10 August 2007

Going to any length

Now, this an extreme example of what I think of when I hear the phrase "going to any length." And I have to admit, it's probably more than I would have been willing to do in order to get sober. I think I would have insisted on seeing some connection between what I was being asked to do and how it would help get me sober. But then, I'm one of those people who was in danger of being too smart to get the program.

Despite what "How It Works" has to say about being willing to go to any length, my experience is that if I put part of the effort into getting and staying sober that I put into getting and staying drunk, then my HP will get and keep me sober. So far, I think I've gone well beyond that. Consequently, I think I enjoy pretty good sobriety. And, lest you wonder, so does my sponsor. LOL. My aim is spiritual progress rather than spiritual perfection.

Since I was a teenager—and that was a long time ago—I've been fascinated by the balance between God's grace and human freedom. Grace was pretty much an intellectual concept at the time, and remained so until I came to AA. Today it is very real. Today I believe two things very strongly1. One, that I have to do certain things to remain sober. The Big Book tells us this over and over again. Its promises are contigent upon our maintenance of a solid spiritual foundation. Two, it is completely a matter of God's grace that I am sober today. I am a living example of God's grace and of God's mercy: of his grace in that I got something I didn't deserve, and of his mercy in that I didn't get what I did deserve.

Sometimes I think everything that's really important can be expressed as a paradox. I find them over and over again in the rooms of AA. Neils Bohr said, "The opposite of a correct statement is a false statement. But the opposite of a profound truth may well be another profound truth." Put another way, Bohr recognized "two sorts of truth: trivialities, where opposites are obviously absurd, and profound truths, recognized by the fact that the opposite is also a profound truth."

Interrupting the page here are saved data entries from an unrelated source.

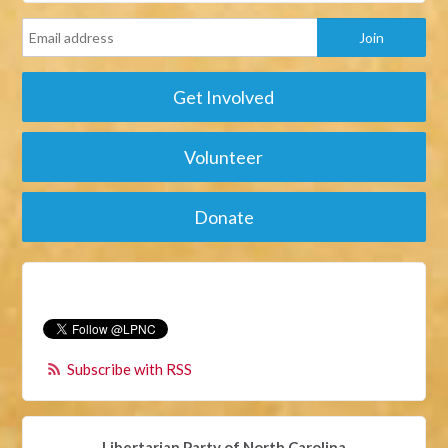
Get Involved
Volunteer
Donate
Subscribe with RSS
Libertarian Party of North Carolina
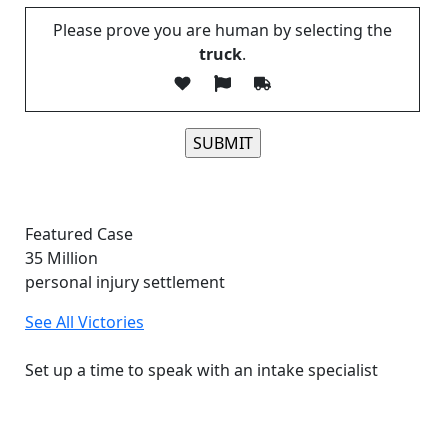
Please prove you are human by selecting the
truck
.
Please leave this field empty.
Featured Case
35
Million
personal injury settlement
See All Victories
Free and Confidential Consultation
Set up a time to speak with an intake specialist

Wow, I really have come some ways down off that icy mountain-top of intellectualism.



1Okay, I believe in more than just these two things. But here they are anyway.

4 comments:

Most of Martha Woodroof in one place said...

I just found your blog. As one over-intectualizer to another, I'll be back.

Trudging said...

Were you really born in 1914?

Mama Dukes said...

thanks for visiting my blog and commenting, nice to meet you

I always wanted to be an intellectual

Namenlosen Trinker said...

Let me put it this way, trudging: 1914 was closer to my date of birth than today is, by more than a decade. Ha ha!